If you are an iPhone or iPad user, then this is one (very clever) scam that you need to be aware of.
The ACCC and iOS code developer Felix Krause are warning Apple users about a phishing scam that is so perfectly executed, even experts are having trouble detecting it.
How many times has your phone asked you to “Sign in to iTunes Store”? And how many times have you punched in your passcode without a second thought?
It’s time to start thinking twice before signing in.
Why? Because it could be a phishing scam, where scammers can gain access to your personal details (including credit card deets).
iTunes Pop Up Phishing Scam
This “Sign in to iTunes Store” fake pop up (on the left) looks eerily similar to the real password pop-up (on the right).
But the fake form “is capable of stealing credit card and personal details in just seconds,” Felix explains.
Can you tell the difference? We certainly can’t!
There are countless times when Apple asks for your sign in details, especially if you’re visiting the app or iTunes store. However, those popups are not only shown on the lock screen, and the home screen, but also inside random apps.
“This could easily be abused by any app, just by showing an UIAlertController, that looks exactly like the system dialog,” Felix adds.
How to protect yourself
If you are in an app and receive the “Sign in” pop up, Felix suggests hitting the home button to see if the app quits.
“If it closes the app, and with it the dialog, then this was a phishing attack.”

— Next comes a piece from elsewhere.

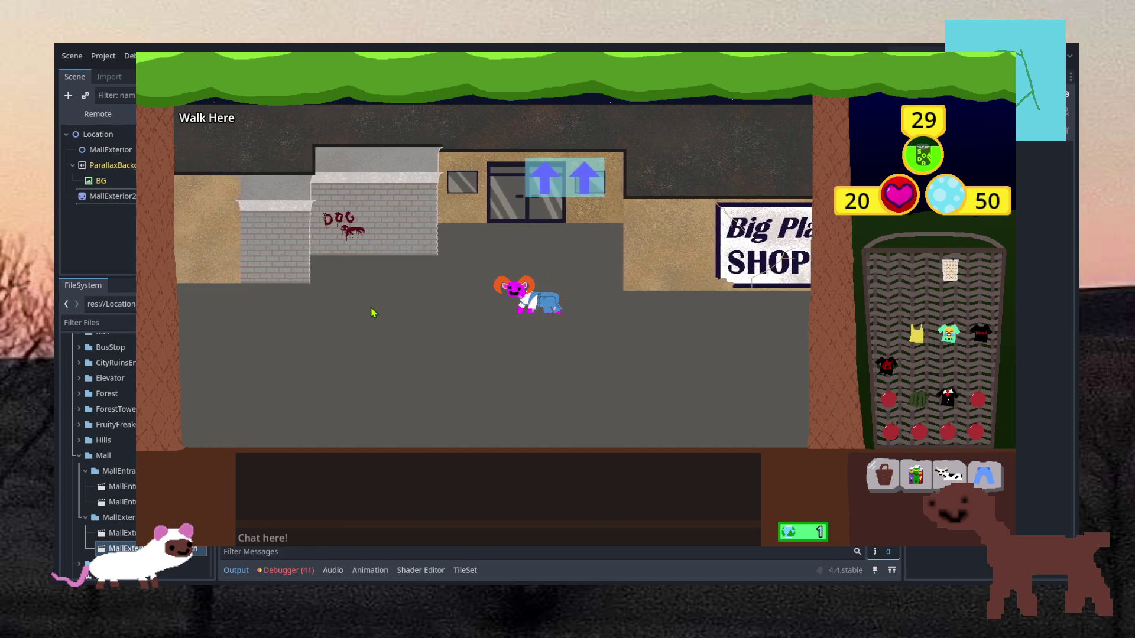
pyautogui.click(463, 298)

Felix adds that it’s safer to enter your Apple ID in Settings and go from there instead. That way you avoid the pop-up and potential phishing scam altogether.
Phishing on the rise
Phishing scams are one of the most popular types of online scams. They involve a scammer pretending to a government departments or a well-known business, such as Apple.
“It’s difficult to spot a scammer online these days as they go to great lengths to trick the public and steal personal information and money,” says ACCC Deputy Chair Delia Rickard.
The ACCC’s Scamwatch site has received more than 51,000 reports already this year of scammers trying to con people online. Online scam losses total nearly $37 million so far in 2017.